::: Text shown :::

If you can solve your problem without relying on objects, then it is better
not to use them. There is nothing wrong with them. It just because it is a
very powerful mechanism, that sometimes is not easy to control. They give
you an extra flexibility so that you can express more complex abstractions,
but this comes with a price. Given your particular example, yes, calling a
function is faster, than calling a method, as the latter introduces an
extra layer of indirection via the virtual method table. Moreover, if a
function is know at compile time, it can be inlined, that may provide even
further optimization opportunities. It is very hard in general to inline a
method, as a compiler needs a proof that this and only this method will be
called in runtime. Moreover, if it is the case (i.e., the method can be
resolved in runtime), then it is a signal that an object should not be used
at all. Basically, objects should be used when you need an open recursion
with runtime dispatch. This is a very rare case, in fact.




>
> 25.10.2017, 12:45, "Gabriel Scherer" <gabriel.scherer@gmail.com>:
>
> Object-oriented code tends to generate large intermediate representations,
> too large to be inlined and too complex to be partially evaluated at
> compile-time. I wouldn't expect this sort of optimization to work.
>
> You might have better luck with first-class modules if you want some sort
> of tuple subtyping.
> (Performance model: with modules, subtyping coercions are compiled as a
> field-reordering copy,
> so the runtime cost is on the coercion rather than the field access.)
>
> > Also as a related question, is there a way to have the lookup semantics
> of methods without the open recursion part?
>
> We could add row-typed extensible records to the language. Given how
> little the object-oriented layer is used in practice, I am not sure that
> this highly work-demanding addition would be a good use of a contributor's
> time -- and its utility would have to be weighted against the complexity
> cost of adding yet another kind of product structure.

::: Dataset extract :::

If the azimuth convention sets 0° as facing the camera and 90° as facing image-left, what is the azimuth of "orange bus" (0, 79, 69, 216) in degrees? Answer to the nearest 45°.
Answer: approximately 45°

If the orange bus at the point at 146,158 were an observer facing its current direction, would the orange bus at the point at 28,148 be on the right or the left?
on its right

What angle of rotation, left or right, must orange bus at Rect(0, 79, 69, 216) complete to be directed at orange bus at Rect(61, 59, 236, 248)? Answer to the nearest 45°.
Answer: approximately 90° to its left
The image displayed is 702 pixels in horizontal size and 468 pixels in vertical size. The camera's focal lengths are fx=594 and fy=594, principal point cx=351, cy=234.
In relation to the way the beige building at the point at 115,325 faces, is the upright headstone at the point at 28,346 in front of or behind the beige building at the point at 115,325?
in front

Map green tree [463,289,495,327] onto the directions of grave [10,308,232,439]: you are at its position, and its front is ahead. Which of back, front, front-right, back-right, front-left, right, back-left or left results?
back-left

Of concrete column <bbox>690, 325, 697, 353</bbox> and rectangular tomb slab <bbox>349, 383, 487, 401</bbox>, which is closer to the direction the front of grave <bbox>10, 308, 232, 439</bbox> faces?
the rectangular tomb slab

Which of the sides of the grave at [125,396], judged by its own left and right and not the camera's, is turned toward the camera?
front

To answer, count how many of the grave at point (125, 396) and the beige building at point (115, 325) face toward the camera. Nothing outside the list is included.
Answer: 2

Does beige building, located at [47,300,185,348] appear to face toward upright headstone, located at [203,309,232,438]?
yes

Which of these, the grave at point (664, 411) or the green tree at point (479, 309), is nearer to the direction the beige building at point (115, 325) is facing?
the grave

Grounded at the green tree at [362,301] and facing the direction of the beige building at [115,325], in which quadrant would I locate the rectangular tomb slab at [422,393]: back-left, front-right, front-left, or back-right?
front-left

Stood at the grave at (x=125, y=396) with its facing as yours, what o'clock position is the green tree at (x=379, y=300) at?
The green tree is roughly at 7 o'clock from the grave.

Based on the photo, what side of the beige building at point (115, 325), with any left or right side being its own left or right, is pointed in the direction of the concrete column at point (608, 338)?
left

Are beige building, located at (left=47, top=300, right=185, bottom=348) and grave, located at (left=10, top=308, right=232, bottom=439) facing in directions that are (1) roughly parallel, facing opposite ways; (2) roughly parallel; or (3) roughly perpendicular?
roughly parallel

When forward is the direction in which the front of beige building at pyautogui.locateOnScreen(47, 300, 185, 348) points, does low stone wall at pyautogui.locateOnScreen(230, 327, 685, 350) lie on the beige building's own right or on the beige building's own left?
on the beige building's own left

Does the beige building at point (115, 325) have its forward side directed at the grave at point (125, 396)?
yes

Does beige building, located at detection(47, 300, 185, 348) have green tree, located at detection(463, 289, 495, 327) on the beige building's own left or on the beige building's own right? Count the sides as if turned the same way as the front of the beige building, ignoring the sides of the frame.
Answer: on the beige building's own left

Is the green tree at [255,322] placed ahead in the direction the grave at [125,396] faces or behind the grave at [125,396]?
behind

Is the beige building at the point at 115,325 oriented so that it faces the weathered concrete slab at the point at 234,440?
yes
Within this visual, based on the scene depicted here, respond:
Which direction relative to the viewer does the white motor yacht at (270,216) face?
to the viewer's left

:::

§ **Exercise requirements**:
1. Answer these questions using the passage about objects and performance:
(a) According to the passage, what does calling a method introduce that calling a function does not?
(b) When does the passage say objects should be used?
(c) With modules, on what does the passage say the runtime cost of subtyping falls?
2. Carry on the passage about objects and performance, starting after its final sentence.
The data is not needed here.

§ **Responses per task**:
1.
(a) An extra layer of indirection via the virtual method table.
(b) When you need an open recursion with runtime dispatch.
(c) On the coercion rather than on the field access, since subtyping coercions are compiled as a field-reordering copy.

2.
>
> On Wed, Oct 25, 2017 at 11:31 AM, Christoph Höger <
> christoph.hoeger@celeraone.com> wrote:
>
> Dear OCaml users,
>
> consider the following microbenchmark:
>
> <snip>
> class s (z : string)  (y : int)  (x : int) =
>   object method z = z method y = y method x = x
> end
>
> type t = { x : int; y : int; z : string}
>
> let foo_s _ =
>  (new s) "Example" 0 1
>
> let foo_t _ = {x=1; y=0; z="Example"}
>
> let one_s _ = (foo_s ())#x
>
> let one_t _ = (foo_t ()).x
>
> let fac =
>   let rec fac n =
>     let f =
>       let rec f n a = if n <= 1 then a else f (n - (one_s ())) (n * a)  in
> f (* change one_t to one_s or vice-versa *)
>        in
>     f n 1  in
>   fac
> let bench =
>   let rec bench n a =
>     if n <= 0
>     then a
>     else (let x = a && ((fac 20) == (20 * (fac 19)))  in bench (n - 1) x)
> in
>   bench
> let test = bench 10000000 true
> let main _ = test
> </snip>
>
> If I run it with ocamlopt 4.05.0+flambda and -O3, the version that uses
> one_s takes about 7.5s whereas the one with one_t uses 0.35s. I know that
> object method lookup is more costly than records, of course. This
> particular case baffles me, though. Why is the class not completely inlined?
>
> Also as a related question, is there a way to have the lookup semantics of
> methods without the open recursion part? That is, can I have a class that
> consists of values, not methods? It would love to have open tuples in some
> cases. For example, I'd like to write a function that takes a tuple of any
> length, because it only needs the first element.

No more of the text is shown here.